Matthew NeSmith worked so hard, and got so little out his game, that he tried his best to get out of himself. He ended up in the record books Friday at Valspar Championship.

His approach shots will land on the green, not the bunkers. He won’t have to worry about whether they’ll find the fairway.

NeSmith shot a 10-under-61 to match the Copperhead course record set at Innisbrook 10 years ago by Padraig Harrington, a three-time major champion. He missed two fairways and one green, and it was late in his round that it appeared he could not miss a shot.

It’s strange not to hit fairways, not try to hit the green, and not make putts. I just try my best. NeSmith stated that it was difficult for him to do. “I’m like everyone else. We love control and want to steer the ship in the right direction. But I’ve been holding onto it for too long and I’m done.”

NeSmith finished at 14-under 128, surpassing by two shots the 36 hole record at Valspar Championship set by Keegan Bradley and Sam Burns a year ago.

Adam Hadwin, Canada’s lone PGA Tour winner, was two shots behind with a 66.

Burns remained in contention in the title defense for his first PGA Tour win. After a rough start, he posted a 67 to finish three shots behind Scott Stallings (66).

Justin Thomas was four ahead.

After rain had a softening effect on the course, scoring has been poor all week. The wind has also been very minimal. The Innisbrook course record was 3-under 139. This was two shots lower than the cut.

Until NeSmith, who put together the round that was nine shots more than the average, no one had ever posted a score of 64. He made par-5 par 5 eagle putsts and a par-5 par-5 14th hole putt. He shot 30 on the front nine. His 18-foot birdie on No. The cup edge was shattered by 9

NeSmith said that he is now learning to accept any outcome, whether it be good or not.

He cannot even consider a win at the halfway point, which would allow him to enter the Masters. The Masters is just a short drive from his home in North Augusta, South Carolina. NeSmith grew up at the Masters because his father was a Augusta National caddie. NeSmith was able to play it with a fellow member once.

He said, “Whether I drive 25 minutes to Augusta to play or whether I just want to spend time at home with my wife, my dog, and some friends, it will be the same.” “It’s going happen if it’s supposed to happen. I’m okay with it if it doesn’t.

Hadwin has had very little stress in two days on the Copperhead course. He is happy with his game and between his ears. Hadwin has been patient in deciding when to attack, and relies on his confidence in his putting stroke for the birdies and one par.

On the seventh hole, he was in bad position and made a 15-foot putt for par. He made a par-3 8th hole birdie of 20 feet and was soon on his way.

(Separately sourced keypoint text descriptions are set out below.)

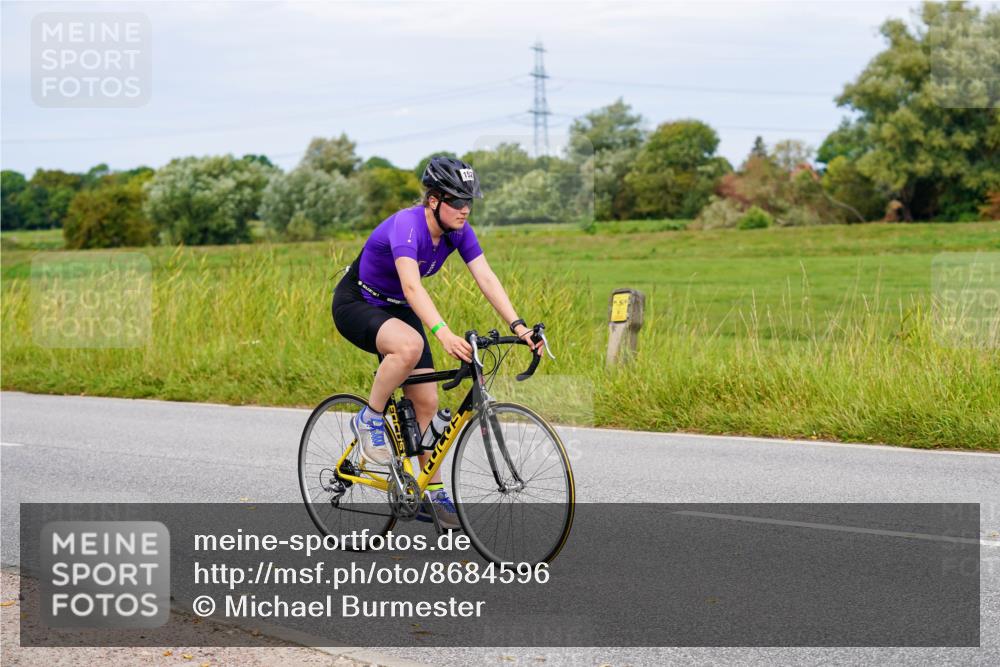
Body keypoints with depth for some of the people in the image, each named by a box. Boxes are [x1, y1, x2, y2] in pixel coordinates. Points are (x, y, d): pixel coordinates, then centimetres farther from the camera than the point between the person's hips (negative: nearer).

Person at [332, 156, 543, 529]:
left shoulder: (459, 232, -10)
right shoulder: (406, 225, -32)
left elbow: (487, 279, -16)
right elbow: (412, 287, -45)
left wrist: (518, 327, -29)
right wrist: (443, 334, -58)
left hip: (397, 311, 7)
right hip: (356, 305, -7)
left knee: (427, 403, 0)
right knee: (410, 345, -39)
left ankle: (433, 495, 10)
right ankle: (369, 420, -16)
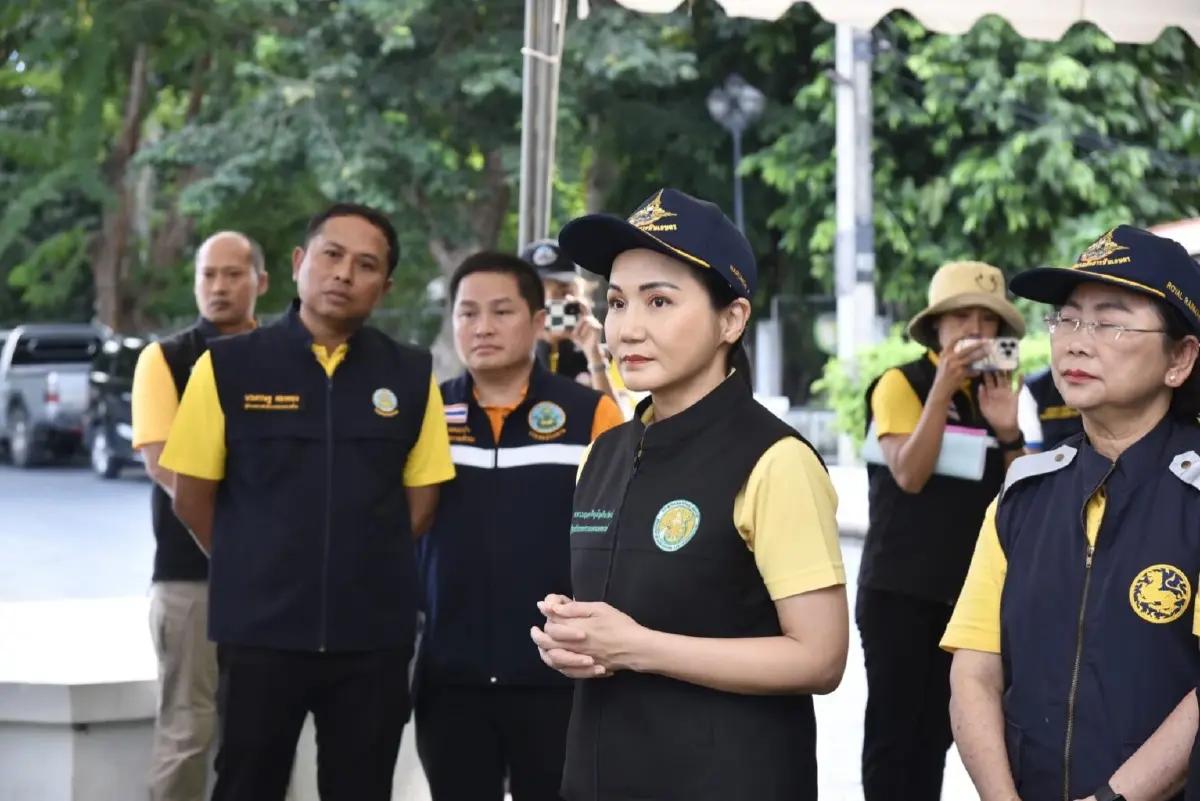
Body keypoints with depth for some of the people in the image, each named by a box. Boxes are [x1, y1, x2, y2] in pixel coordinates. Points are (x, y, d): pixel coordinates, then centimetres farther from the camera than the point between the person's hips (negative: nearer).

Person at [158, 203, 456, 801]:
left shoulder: (412, 375, 2)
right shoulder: (228, 366, -4)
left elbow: (421, 500, 9)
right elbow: (192, 500, 2)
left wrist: (364, 568, 8)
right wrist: (257, 574, 8)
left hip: (374, 635, 2)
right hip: (259, 630, -1)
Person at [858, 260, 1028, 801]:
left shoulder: (997, 393, 12)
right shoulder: (900, 384, -6)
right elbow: (909, 474, -18)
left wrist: (1008, 433, -9)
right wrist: (942, 389, -22)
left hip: (966, 589, 6)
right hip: (900, 588, -6)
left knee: (937, 729, 10)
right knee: (894, 729, -6)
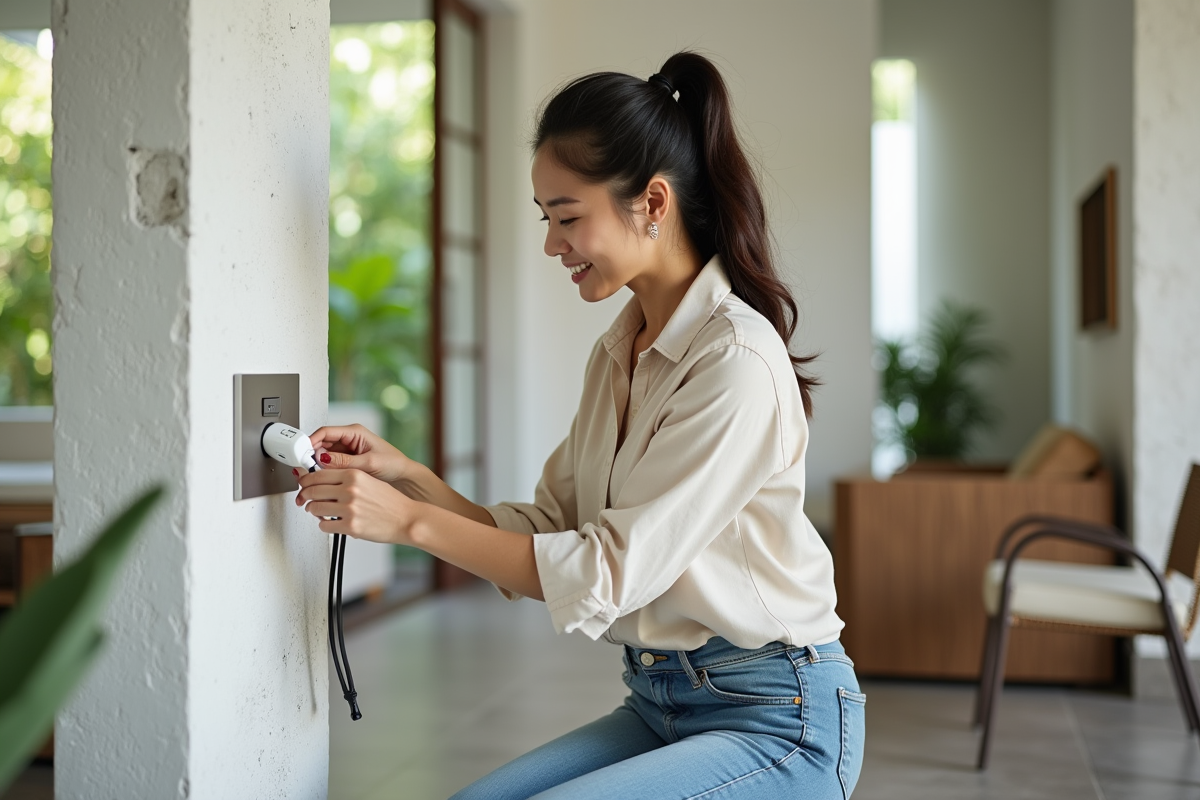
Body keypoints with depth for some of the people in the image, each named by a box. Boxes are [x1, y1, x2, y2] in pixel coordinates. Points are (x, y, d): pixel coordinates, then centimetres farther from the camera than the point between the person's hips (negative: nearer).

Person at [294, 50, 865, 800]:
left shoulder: (738, 359, -19)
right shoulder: (618, 352, 8)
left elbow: (610, 573, -21)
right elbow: (549, 535, 7)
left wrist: (412, 521, -17)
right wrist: (408, 477, -6)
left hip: (774, 725, -7)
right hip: (661, 705, 7)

Hadwin stated that the par putt on 7 was a huge one to get him going. “I had hit some great putts before, but couldn’t get anything out of it. After that, they started to find the middle.”

Thomas was right beside him for most of the morning. He ran off four birdies in the five-hole stretch on the back nine. He was able to take care of the par 5s on his front nine, and was only 12 under when he tried one shot that he wanted back.

Thomas was blocked by a tree in rough and thought he could spin his ball enough to hook it towards the green with a 52 degree wedge. It didn’t turn out that way. He missed the green by 30 yards to his right, and he put the ball in a bunker.

He was forced to settle for 66. This was a solid effort over 36 holes and a reminder not to push too hard, especially in the first rounds.

Thomas stated, “I should have just hit it in front bunker. It was a fairly easy up-and down.” Thomas said, “As soft and slippery as the greens can be, I should have tried to hit it in the front bunker. It was a pretty easy up-and-down.” It wasn’t necessary. It didn’t have to be.”